### Work instructions
Copy out, unchanged, the part of the rows below that opens with the line containing "HB 1688 prohibits state agencies from usin" and closes with the line containing "New Hampshire has", including both of those lines.

### Records provided

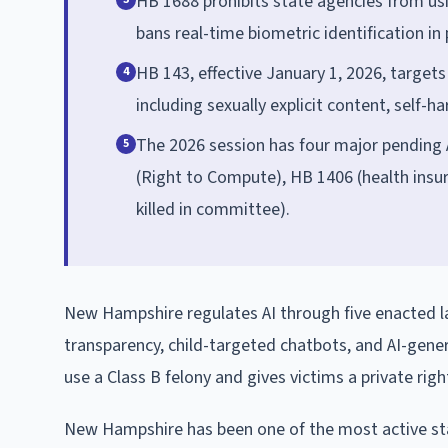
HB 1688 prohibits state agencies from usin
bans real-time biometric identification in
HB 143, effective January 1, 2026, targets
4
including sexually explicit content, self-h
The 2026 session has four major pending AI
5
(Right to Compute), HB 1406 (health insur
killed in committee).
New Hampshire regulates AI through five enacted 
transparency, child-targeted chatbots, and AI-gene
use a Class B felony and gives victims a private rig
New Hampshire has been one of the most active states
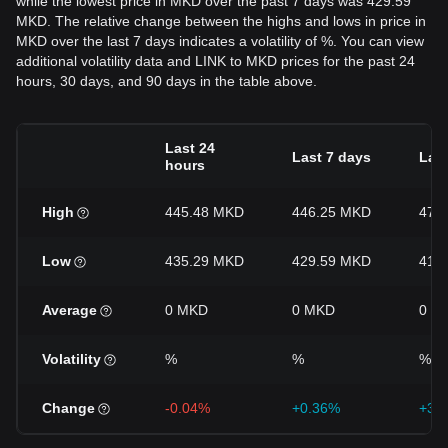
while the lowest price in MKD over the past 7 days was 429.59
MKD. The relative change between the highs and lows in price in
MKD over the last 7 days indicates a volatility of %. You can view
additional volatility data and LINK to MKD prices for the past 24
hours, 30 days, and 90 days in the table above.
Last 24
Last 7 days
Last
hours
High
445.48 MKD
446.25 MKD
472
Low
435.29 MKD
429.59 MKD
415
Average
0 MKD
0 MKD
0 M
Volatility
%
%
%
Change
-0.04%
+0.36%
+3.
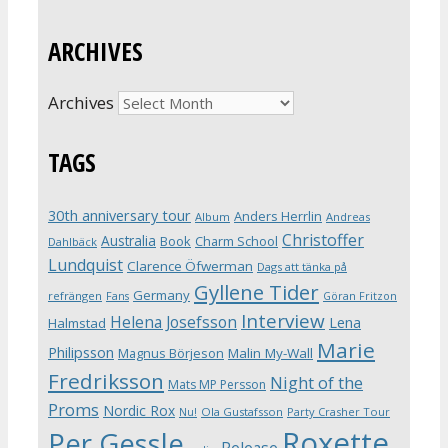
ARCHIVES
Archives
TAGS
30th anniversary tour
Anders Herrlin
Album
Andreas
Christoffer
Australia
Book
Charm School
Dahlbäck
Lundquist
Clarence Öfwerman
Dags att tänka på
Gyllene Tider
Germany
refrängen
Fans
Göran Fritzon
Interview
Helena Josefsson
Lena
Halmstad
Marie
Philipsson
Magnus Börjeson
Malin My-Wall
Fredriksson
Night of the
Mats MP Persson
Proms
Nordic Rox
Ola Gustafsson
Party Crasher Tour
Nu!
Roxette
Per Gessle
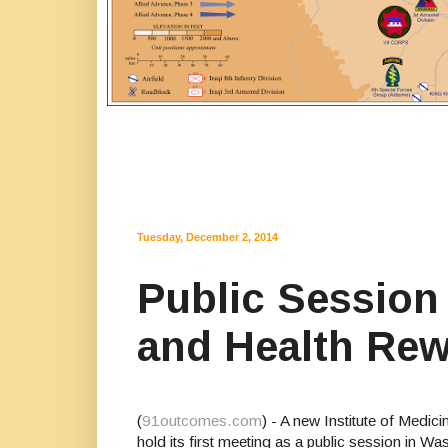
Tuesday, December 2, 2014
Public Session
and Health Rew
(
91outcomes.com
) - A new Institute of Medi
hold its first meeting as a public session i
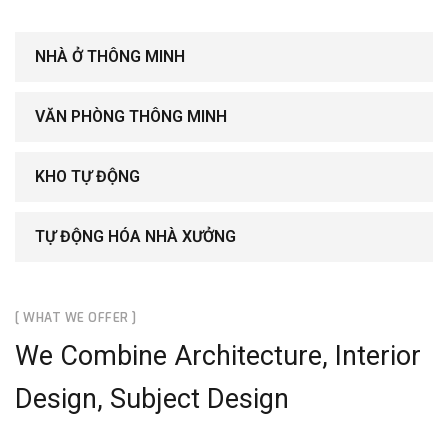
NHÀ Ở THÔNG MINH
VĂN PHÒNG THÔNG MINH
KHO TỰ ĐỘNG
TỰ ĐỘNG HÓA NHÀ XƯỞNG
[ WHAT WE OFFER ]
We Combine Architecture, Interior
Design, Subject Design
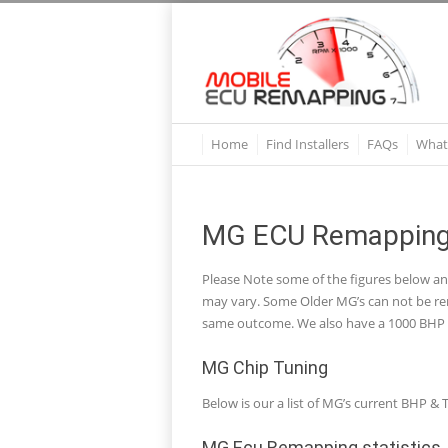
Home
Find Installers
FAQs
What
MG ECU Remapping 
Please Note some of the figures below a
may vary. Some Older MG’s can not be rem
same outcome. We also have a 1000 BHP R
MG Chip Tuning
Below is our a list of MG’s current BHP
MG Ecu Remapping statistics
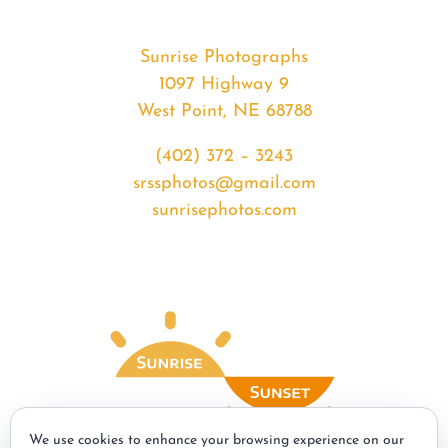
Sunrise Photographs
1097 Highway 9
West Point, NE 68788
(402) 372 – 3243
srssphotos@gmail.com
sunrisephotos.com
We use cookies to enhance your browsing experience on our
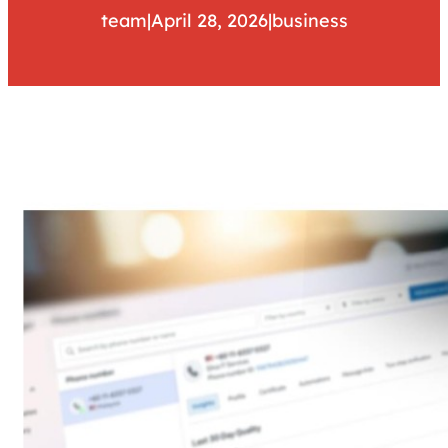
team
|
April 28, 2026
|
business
==
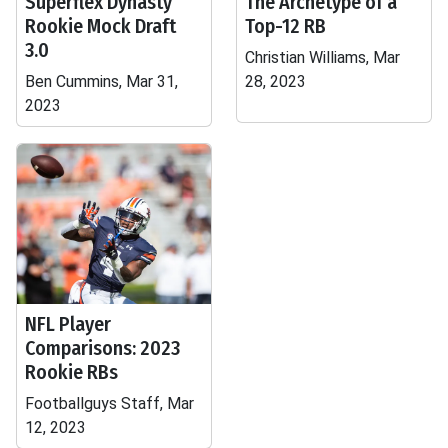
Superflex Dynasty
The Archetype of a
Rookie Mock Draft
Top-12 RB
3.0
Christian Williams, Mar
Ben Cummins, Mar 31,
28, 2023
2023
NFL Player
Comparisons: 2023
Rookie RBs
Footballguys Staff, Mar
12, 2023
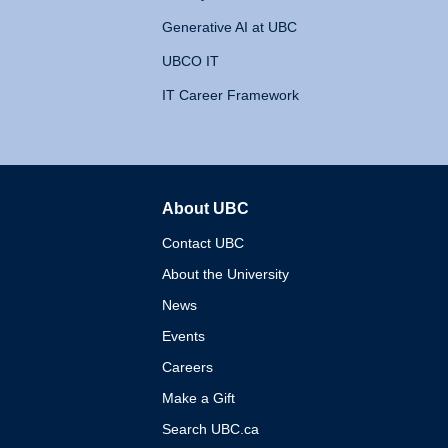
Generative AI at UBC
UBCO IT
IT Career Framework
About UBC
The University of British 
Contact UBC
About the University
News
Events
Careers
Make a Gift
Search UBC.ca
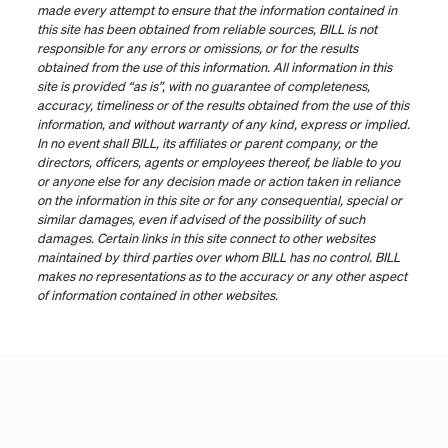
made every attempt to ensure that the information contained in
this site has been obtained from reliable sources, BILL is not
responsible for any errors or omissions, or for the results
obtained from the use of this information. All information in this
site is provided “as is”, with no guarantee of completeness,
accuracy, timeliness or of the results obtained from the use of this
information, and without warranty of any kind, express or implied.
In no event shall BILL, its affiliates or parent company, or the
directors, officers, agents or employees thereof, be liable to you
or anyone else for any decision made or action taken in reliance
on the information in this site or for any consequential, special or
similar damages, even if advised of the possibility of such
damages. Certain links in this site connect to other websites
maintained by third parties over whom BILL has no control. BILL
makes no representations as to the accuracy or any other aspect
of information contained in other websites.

### Solution to this exercise
HB 1688 prohibits state agencies from usin
bans real-time biometric identification in
HB 143, effective January 1, 2026, targets
4
including sexually explicit content, self-h
The 2026 session has four major pending AI
5
(Right to Compute), HB 1406 (health insur
killed in committee).
New Hampshire regulates AI through five enacted 
transparency, child-targeted chatbots, and AI-gene
use a Class B felony and gives victims a private rig
New Hampshire has been one of the most active states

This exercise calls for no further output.